● **Data records**
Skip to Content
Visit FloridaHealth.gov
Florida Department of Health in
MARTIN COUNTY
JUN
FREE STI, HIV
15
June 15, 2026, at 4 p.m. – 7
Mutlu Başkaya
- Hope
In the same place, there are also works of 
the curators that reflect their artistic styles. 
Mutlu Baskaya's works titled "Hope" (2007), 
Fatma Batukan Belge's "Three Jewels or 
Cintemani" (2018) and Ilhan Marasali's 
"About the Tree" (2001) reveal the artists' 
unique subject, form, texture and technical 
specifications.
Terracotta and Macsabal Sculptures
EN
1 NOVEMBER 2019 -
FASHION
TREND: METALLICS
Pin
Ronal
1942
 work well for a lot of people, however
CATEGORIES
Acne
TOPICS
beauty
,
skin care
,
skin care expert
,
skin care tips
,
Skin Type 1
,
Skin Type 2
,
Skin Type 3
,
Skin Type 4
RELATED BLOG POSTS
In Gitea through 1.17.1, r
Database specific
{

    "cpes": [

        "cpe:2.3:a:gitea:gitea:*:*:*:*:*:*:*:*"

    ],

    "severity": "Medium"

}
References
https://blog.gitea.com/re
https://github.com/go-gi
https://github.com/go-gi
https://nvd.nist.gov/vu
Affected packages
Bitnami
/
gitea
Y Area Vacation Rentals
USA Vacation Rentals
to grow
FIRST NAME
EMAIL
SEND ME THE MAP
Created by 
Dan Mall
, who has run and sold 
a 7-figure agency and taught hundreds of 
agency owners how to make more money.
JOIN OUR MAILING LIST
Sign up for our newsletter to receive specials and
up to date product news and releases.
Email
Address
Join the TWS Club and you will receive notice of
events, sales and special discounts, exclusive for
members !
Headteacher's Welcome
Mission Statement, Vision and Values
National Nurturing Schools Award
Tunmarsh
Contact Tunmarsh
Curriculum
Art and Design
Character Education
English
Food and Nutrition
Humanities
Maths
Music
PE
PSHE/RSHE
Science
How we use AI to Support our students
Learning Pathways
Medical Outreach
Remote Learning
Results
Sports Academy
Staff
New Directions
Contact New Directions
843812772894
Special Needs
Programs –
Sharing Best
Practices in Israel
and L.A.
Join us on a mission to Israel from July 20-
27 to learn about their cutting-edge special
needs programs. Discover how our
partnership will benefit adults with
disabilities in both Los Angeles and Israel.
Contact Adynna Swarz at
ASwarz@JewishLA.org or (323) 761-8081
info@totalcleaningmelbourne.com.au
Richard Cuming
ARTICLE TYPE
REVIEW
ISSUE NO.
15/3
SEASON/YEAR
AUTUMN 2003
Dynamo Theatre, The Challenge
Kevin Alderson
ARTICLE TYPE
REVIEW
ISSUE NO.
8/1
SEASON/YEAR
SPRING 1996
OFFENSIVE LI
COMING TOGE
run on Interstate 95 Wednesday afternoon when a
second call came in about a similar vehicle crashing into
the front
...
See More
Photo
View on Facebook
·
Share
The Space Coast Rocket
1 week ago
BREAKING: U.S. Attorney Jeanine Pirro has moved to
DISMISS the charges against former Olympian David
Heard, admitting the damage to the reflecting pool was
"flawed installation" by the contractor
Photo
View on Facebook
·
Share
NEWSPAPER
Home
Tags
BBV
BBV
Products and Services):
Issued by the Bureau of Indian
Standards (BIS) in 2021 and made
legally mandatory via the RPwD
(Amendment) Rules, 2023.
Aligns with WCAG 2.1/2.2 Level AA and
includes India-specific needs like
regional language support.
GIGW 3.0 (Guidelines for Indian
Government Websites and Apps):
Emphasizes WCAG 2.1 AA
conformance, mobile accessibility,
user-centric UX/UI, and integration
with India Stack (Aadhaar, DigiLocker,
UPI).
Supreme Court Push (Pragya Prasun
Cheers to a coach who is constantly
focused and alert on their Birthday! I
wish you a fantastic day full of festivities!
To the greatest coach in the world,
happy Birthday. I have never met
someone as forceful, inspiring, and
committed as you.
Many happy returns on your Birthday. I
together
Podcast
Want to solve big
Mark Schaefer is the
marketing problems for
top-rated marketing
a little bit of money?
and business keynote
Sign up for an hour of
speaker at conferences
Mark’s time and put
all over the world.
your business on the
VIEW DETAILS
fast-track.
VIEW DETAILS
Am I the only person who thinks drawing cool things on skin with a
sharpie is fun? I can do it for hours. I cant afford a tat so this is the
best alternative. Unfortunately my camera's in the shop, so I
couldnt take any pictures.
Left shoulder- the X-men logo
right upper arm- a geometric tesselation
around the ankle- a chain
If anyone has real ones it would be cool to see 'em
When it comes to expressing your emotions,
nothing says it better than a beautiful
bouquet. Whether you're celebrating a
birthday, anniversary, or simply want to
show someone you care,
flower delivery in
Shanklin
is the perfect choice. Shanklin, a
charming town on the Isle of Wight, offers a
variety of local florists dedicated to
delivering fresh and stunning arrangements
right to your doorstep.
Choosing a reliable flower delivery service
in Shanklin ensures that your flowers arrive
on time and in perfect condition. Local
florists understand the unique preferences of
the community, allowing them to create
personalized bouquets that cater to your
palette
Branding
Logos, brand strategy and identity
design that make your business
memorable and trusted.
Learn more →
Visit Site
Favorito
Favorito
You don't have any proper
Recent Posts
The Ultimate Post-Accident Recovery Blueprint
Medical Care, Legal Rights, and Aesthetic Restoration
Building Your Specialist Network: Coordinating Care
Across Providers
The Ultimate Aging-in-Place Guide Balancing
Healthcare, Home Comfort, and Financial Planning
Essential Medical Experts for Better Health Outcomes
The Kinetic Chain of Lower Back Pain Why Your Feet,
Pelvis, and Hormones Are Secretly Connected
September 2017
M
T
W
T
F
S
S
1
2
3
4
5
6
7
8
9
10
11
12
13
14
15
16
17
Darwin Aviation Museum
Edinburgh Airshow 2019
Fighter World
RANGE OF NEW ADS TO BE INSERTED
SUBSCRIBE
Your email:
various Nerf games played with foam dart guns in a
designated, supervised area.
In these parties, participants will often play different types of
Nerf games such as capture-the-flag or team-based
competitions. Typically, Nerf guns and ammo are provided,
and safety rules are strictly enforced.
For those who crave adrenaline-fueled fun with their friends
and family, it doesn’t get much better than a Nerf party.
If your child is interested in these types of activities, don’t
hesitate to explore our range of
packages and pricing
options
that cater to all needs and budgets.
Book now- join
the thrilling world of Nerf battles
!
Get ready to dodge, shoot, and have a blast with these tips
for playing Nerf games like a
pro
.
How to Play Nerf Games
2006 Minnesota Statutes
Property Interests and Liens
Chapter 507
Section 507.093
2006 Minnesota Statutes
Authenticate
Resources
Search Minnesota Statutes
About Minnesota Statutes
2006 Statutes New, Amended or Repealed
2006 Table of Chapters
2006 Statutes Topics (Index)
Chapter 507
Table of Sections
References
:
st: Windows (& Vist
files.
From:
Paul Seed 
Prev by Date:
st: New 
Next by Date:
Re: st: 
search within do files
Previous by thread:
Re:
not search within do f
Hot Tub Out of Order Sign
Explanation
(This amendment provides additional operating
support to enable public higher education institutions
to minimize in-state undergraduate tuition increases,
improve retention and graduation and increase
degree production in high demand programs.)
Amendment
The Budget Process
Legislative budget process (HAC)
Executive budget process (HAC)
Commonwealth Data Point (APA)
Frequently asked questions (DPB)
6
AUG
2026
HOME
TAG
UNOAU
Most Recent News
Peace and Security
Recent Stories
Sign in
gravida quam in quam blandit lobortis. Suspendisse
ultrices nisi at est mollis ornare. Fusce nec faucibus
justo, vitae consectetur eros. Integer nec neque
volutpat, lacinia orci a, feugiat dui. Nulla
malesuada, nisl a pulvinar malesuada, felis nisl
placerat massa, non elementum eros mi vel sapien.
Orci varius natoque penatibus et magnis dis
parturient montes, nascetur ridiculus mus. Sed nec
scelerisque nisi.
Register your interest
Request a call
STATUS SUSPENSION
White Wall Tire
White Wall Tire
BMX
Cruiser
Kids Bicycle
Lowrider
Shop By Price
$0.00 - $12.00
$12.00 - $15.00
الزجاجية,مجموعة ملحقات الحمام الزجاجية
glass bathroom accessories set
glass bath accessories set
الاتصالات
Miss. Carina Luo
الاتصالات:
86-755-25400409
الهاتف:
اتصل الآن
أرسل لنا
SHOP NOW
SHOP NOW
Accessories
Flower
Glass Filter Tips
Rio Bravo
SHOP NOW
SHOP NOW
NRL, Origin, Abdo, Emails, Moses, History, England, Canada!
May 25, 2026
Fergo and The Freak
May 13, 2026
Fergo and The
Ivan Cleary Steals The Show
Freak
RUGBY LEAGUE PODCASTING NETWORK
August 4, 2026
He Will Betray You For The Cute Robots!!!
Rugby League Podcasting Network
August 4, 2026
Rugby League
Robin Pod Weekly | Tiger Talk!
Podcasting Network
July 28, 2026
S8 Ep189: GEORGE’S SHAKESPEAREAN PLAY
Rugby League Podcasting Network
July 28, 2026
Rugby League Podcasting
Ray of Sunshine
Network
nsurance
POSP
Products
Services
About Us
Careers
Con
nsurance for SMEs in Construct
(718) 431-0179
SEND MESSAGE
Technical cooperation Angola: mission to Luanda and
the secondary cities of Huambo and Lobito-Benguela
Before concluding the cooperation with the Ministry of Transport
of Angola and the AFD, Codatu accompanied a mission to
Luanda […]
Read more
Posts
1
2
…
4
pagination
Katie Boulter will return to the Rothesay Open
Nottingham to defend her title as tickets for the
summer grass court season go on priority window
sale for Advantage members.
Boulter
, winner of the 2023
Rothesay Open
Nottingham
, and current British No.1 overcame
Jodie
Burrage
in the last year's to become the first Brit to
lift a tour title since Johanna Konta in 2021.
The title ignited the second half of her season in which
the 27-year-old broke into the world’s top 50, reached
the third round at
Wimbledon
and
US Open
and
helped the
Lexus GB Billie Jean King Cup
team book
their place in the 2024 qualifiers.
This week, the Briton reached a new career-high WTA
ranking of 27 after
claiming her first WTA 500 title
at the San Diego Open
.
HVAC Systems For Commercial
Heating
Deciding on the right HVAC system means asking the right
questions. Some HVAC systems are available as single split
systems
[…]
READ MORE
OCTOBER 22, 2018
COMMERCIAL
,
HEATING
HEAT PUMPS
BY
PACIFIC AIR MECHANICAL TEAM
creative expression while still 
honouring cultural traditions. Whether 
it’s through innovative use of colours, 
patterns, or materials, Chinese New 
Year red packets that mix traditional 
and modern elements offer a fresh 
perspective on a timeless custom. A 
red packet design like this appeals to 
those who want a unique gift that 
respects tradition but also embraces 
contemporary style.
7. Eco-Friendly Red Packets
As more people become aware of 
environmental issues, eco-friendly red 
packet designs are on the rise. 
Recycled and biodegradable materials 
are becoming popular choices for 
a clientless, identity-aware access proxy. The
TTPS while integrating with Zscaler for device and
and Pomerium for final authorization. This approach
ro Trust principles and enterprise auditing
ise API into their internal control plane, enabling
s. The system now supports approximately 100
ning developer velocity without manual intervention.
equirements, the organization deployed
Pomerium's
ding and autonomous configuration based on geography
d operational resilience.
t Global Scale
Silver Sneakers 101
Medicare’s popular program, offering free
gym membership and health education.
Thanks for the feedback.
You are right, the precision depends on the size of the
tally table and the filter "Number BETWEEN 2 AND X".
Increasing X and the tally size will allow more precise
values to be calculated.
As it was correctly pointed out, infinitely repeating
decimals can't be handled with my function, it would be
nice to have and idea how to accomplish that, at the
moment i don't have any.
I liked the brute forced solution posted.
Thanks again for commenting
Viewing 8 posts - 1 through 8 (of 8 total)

● **JOB ITEM**
Give the stretch from the first line through the line containing "In Gitea through 1.17.1, r" as a JSON list of strings, one string per line, with blank lines left out.

● **EXPECTED OUTPUT**
[
  "Skip to Content",
  "Visit FloridaHealth.gov",
  "Florida Department of Health in",
  "MARTIN COUNTY",
  "JUN",
  "FREE STI, HIV",
  "15",
  "June 15, 2026, at 4 p.m. – 7",
  "Mutlu Başkaya",
  "- Hope",
  "In the same place, there are also works of ",
  "the curators that reflect their artistic styles. ",
  "Mutlu Baskaya's works titled \"Hope\" (2007), ",
  "Fatma Batukan Belge's \"Three Jewels or ",
  "Cintemani\" (2018) and Ilhan Marasali's ",
  "\"About the Tree\" (2001) reveal the artists' ",
  "unique subject, form, texture and technical ",
  "specifications.",
  "Terracotta and Macsabal Sculptures",
  "EN",
  "1 NOVEMBER 2019 -",
  "FASHION",
  "TREND: METALLICS",
  "Pin",
  "Ronal",
  "1942",
  " work well for a lot of people, however",
  "CATEGORIES",
  "Acne",
  "TOPICS",
  "beauty",
  ",",
  "skin care",
  ",",
  "skin care expert",
  ",",
  "skin care tips",
  ",",
  "Skin Type 1",
  ",",
  "Skin Type 2",
  ",",
  "Skin Type 3",
  ",",
  "Skin Type 4",
  "RELATED BLOG POSTS",
  "In Gitea through 1.17.1, r"
]